Séverine, @seselapero, à la rue depuis 7 ans, avait
accueilli Patrick à Toulouse dans le cadre de son roadtrip. Elle avait commencé
à lui montrer la ville et le prendre sous son aile pour lui faciliter la tâche,
mais des problèmes conjugaux lui ont fait prendre des distances au bout de 2
jours. Nous lui avions parlé juste avant. Elle nous livre ici son histoire et
surtout son analyse sur les personnes à la rue.
"Je me faisais une joie d’échanger avec Patrick, de faire
connaissance avec lui en vrai. Sur le tweet, ça restait du virtuel. Je trouvais
ça sympa et j’étais super contente.
Mais j’ai des problèmes de couple. On est au bord de la
rupture. Je n’ai pas de tente assez grande pour pouvoir partir, il faut que je
m’en achète une. Du coup c’est galère par rapport à Patrick.
Je suis déçu par mon compagnon, il m’a pété le moral. Il a
fait la gueule toute la soirée le premier jour et ça ne s’est pas amélioré
ensuite. J’ai commencé à faire faire à Patrick le tour de la ville : le
Capitol, la mairie, l’Office du Tourisme (pour récupérer un plan de la ville),
lui donner quelques adresses ici.
Une femme à la rue
est rarement seule
Moi ça fait à peu près 7 ans que je suis à la rue. J’y suis
depuis un peu avant mes 25 ans, j’en ai eu 32 en novembre dernier. Tout a commencé
le jour où j’ai quitté mon mari pour violences conjugales.
Je ne me considère pas comme une femme battue puisque je
rendais les coups, mais c’était extrêmement violent. Il y a eu des mains
courantes, des dépôts de plaintes.
J’ai été un temps dans des foyers sécurisés, mais il retrouvait
ma trace à chaque fois. Il passait par une recherche dans l’intérêt des familles.
Il me menaçait de mort. J’ai alors été déplacée de foyer en foyer. Pendant un
an.
J’en ai eu ras-le-bol qu’on me prenne pour un sac de voyage,
alors je me suis cassée.
Une femme à la rue est rarement seule. Elle se met
rapidement en couple pour éviter les problèmes. Mais moi je venais de sortir
d’une relation très difficile, moralement j’avais bien trinqué.
Bon il faut dire que j’ai un avantage. Je n’ai pas vraiment
un physique classique de femme. Tu vois un rugbyman ? C’est un beau bébé
par rapport à moi (rires). J’ai une bonne carrure et pas la langue dans ma
poche. Et quand il faut cogner je cogne. Je ne me suis jamais faite agresser
jusqu’ici.
3 catégories de
femmes à la rue
Il faut savoir qu’il y a 3 catégories de femmes à la rue. Il
y a les femmes-bonhomme (un peu comme moi), les femmes faciles (qui cherche à
avoir de la protection) et une autre catégorie, très discrète, qui travaille,
qui est propre sur elle, mais qui est à la rue. Ces femmes qui n’arrivent pas à
s’en sortir, qui gagnent trop pour entrer en HLM et pas assez pour le privé.

■ **DONNÉES EXTRAITES**:
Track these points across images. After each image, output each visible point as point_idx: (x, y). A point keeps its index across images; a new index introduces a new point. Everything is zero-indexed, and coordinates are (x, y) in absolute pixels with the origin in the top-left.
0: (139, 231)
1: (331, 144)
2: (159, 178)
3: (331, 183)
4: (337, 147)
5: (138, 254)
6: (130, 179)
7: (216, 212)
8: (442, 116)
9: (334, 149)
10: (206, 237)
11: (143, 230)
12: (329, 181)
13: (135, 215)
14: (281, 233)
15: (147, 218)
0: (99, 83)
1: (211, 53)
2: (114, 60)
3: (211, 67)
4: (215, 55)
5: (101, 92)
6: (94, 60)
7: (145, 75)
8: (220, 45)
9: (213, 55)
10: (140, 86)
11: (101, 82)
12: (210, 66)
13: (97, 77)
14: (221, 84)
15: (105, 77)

■ **CONSIGNES DE L'EXERCICE**:
D'après le témoignage de Séverine, répondez brièvement :
1. Quel âge Séverine a-t-elle eu en novembre dernier ?
2. Quels lieux de Toulouse a-t-elle fait visiter à Patrick ?
3. Quelles sont les trois catégories de femmes à la rue qu'elle distingue ?

■ **EXERCICE CORRIGÉ**:
1. Elle a eu 32 ans en novembre dernier.
2. Elle lui a fait visiter le Capitol, la mairie et l'Office du Tourisme.
3. Elle distingue les femmes-bonhomme, les femmes faciles, qui cherchent une protection, et une catégorie très discrète de femmes qui travaillent et sont propres sur elles, mais qui sont à la rue.